** TESTO DI PARTENZA **

******************************

Tre storie di Italiani

I wrote this last year and it’s incredibly relevant also today. As an immigrant I often dream of going back ‘home’ to Italy while at the same time Italy’s current status saddens me hugely.

Da immigrata che non vive in Italia mi unisco al rumore e all’inchiostro di questi giorni raccontando tre storie.

* Sasha è il carpentiere che sta cambiando le porte del mio appartamento. L’ho incontrato per la prima volta venerdì a casa da me, silenzioso lavorava ad una porta mentre io parlavo con gli altri muratori. Dopo un po’ che mi guardava mentre ero lì in giro mi ha chiesto di dove fossi. Qualcosa nei suoi occhi mi ha fatto pensare che lo sapesse già ‘Guess’ gli ho risposto io, indovina. Lui sicuro mi dice in Italiano ‘Tu sei Italiana’. YaY risposta esatta! Mi racconta allora che lui è vissuto a Perugia per 13 anni, viene dalla Moldova e a lui l’Italia ‘piace da morire’, l’Italia è bellissima mi dice ‘la gente in Italia è eccezionale’, tutti l’hanno sempre trattato benissimo, si stava bene, poi nel 2011 c’è stata la crisi e allora non hanno iniziato a pagarlo più regolarmente, ‘mi hanno sempre pagato tutto alla fine’ ci tiene a specificare ‘pero’ sai magari ogni due o tre mesi’ e allora alla fine è venuto qua. ‘Ma come vita in Italia… è bellissimo’ Mi chiede se studio (God bless him), di dove sono, guardiamo insieme su google maps dove è la Moldova perché ahimè non lo so, tra la Romania e all’Ucraina, lui quindi parla Russo ma è portato per le lingue e parla benissimo l’Italiano, mi chiede cosa faccio ‘Ma tu perché sei qui?’ vuole sapere, ‘Tu sei Italiana, perché sei qui?’. Nei suoi occhi l’amore e la nostalgia per l’Italia sono palpabili. Mi racconta che in Italia andava al mare, che aveva tanti amici e qui si sente come un robot, che si alza la mattina lavora, va in palestra e torna a casa e gli inglesi sono un po’ strani. Sfodero il mio ottimismo per dirgli che in 50min si va a Brighton da qui, non c’è mai stato, certo l’acqua è freddina ma è pur sempre mare e si vede il fondo lo rassicuro. Non convinto affatto Sasha mi dice che lo posso chiamare Alessandro. Poi mi aiuta e traduce la miriade di domande che ho per gli altri muratori che sono tutti polacchi con cui non sempre riesco a comunicare. Grazie gli dico io ‘sai non è sempre facile farsi capire’ ‘ma figurati’ mi risponde.

******************************

** DATI MOSTRATI **
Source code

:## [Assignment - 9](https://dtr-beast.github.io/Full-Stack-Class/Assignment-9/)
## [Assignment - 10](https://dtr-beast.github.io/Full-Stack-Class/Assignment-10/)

******************************

** RICHIESTA **
Puoi ricopiare il passo del testo di partenza che comincia con "Tre storie di Italiani" e si ferma dopo "raccontando tre storie.", mettendo "emigrata" al posto di "immigrata"?

** SPAZIO RISPOSTA **
Tre storie di Italiani

I wrote this last year and it’s incredibly relevant also today. As an immigrant I often dream of going back ‘home’ to Italy while at the same time Italy’s current status saddens me hugely.

Da emigrata che non vive in Italia mi unisco al rumore e all’inchiostro di questi giorni raccontando tre storie.